Unternehmenskultur ändert sich nicht von alleine

Ohne eine offene, eine vielfältige und interaktive Kultur entsteht kein großes Ganzes. Davon bin ich überzeugt. Gerade in Zeiten, in denen identitäres Gedankengut anderes verheißt. Sei es „die Mannschaft“ oder unsere Gesellschaft: Kultur entscheidet über Gelingen oder Misserfolg. Dies gilt erst recht für wirtschaftliche Systeme.

Wie sie mit Themen intern umgehen, wie sie Werte – jenseits der Leitbilder – leben und wie stark sie in ihrer Organisaton und mit anderen Systemen verdrahtet sind, um neues aufzunehmen – all das steuert Kultur. In ihr ist die Unternehmensgeschichte verdichtet, sind Rituale beheimatet und spielt die Melodie, in der sich Menschen begegnen. Im Takt oder in Disharmonie. Sie ist alles, die wertvollste Ressource, und nichtsdestotrotz so schwer greifbar.

Liebe geht durch den Magen, heißt es so schön. Wandel geht über die Kultur. Wie oft haben wir in unserem Berufsleben schon erlebt, dass gut gemeinte Änderungen von der Kultur nicht verdaut und gnadenlos ausgespien wurden. Weil sie nicht verträglich waren und nicht mit, sondern gegen die Kultur zubereitet wurden.

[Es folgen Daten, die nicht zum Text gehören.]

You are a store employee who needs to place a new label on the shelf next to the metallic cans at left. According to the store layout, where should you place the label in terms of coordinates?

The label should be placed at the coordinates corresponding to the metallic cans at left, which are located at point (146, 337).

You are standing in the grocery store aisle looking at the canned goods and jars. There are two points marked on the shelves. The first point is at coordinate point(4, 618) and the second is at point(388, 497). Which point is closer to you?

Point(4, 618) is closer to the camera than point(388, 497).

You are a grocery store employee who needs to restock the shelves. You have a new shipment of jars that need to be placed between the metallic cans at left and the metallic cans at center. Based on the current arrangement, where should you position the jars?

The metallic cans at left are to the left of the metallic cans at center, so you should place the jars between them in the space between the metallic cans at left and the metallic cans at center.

Viele Führungskräfte würden darauf erwidern, es liege daran, dass es Mitarbeitern an Veränderungsbereitschaft fehle. Das ist die übliche Antwort – und stellt gerade den Führungskräften ein Armutszeugnis aus. Wer, wenn nicht sie, spielt im Wandel eine bedeutende Rolle, geht voran, holt Mitarbeiter ab. Oder mangelt es Führungskräften an der Kompetenz, sich selbst zu bewegen? Macht bindet. Und auch für sie gilt: Wo kommen ihre Ressourcen her, sich zu verändern?

An dieser Stelle leiste ich Abbitte. Ich habe jahrelang gehofft – wohl berufliche Postadoleszenz -, dass Kultur sich aus sich selbst heraus bewege. Mithilfe profunder und seriöser Arbeit. Nein, natürlich habe ich nie an postulierte Werte und Leitbilder geglaubt, sondern an die Hoffnung, Haltungen ließen sich verändern. Auf dass Menschen anders kommunizieren und führen. Das war schlicht naiv, obwohl ich systemisch ausgebildet bin.

Von dieser Gutgläubigkeit habe ich mich verabschiedet. Es gilt in der digitalen Transformation mehr denn je, am System und nicht im System zu arbeiten. Wer Kultur verändern will, muss den Rahmen und die Bahnen ändern, in denen sich Kultur vollzieht. Dazu zählen die Entscheidungs- und Kommunikationswege genauso wie die organisatorischen Strukturen eines Systems.

Wer an diesen Schrauben dreht, merkt, dass sich Kultur verändert, sich an den veränderten Bedingungen ausrichtet. Von ganz alleine. Wer wagt, gewinnt. Und wer über Mut zur Unsicherheit verfügt: Keiner kann 1:1 vorhersagen, wie sich die Kultur bewegt. Vielmehr sprechen wir von einem Dauerprogramm, in dem die Arbeitenden am System wie Seismographen wahrnehmen, was sich verändert und darauf aufbauend den nächsten Schritt unternehmen.

Bottom-up lässt sich nicht gut schrauben. Rahmen neu justieren ist und bleibt eine Management-Aufgabe. Drunter geht es nicht, auch wenn dies eine Binse ist. Evangelisten kurz einfliegen, hilft hier nicht weiter. Veränderungen zu gestalten ist nichts für Social Media, sondern eine Kärrnerarbeit. Zäh und anstrengend – und das ganze noch ohne Erfolgsgarantie. Dazu bedarf es der Hilfe wirklicher Organisationsentwickler mit vielfältiger Erfahrung.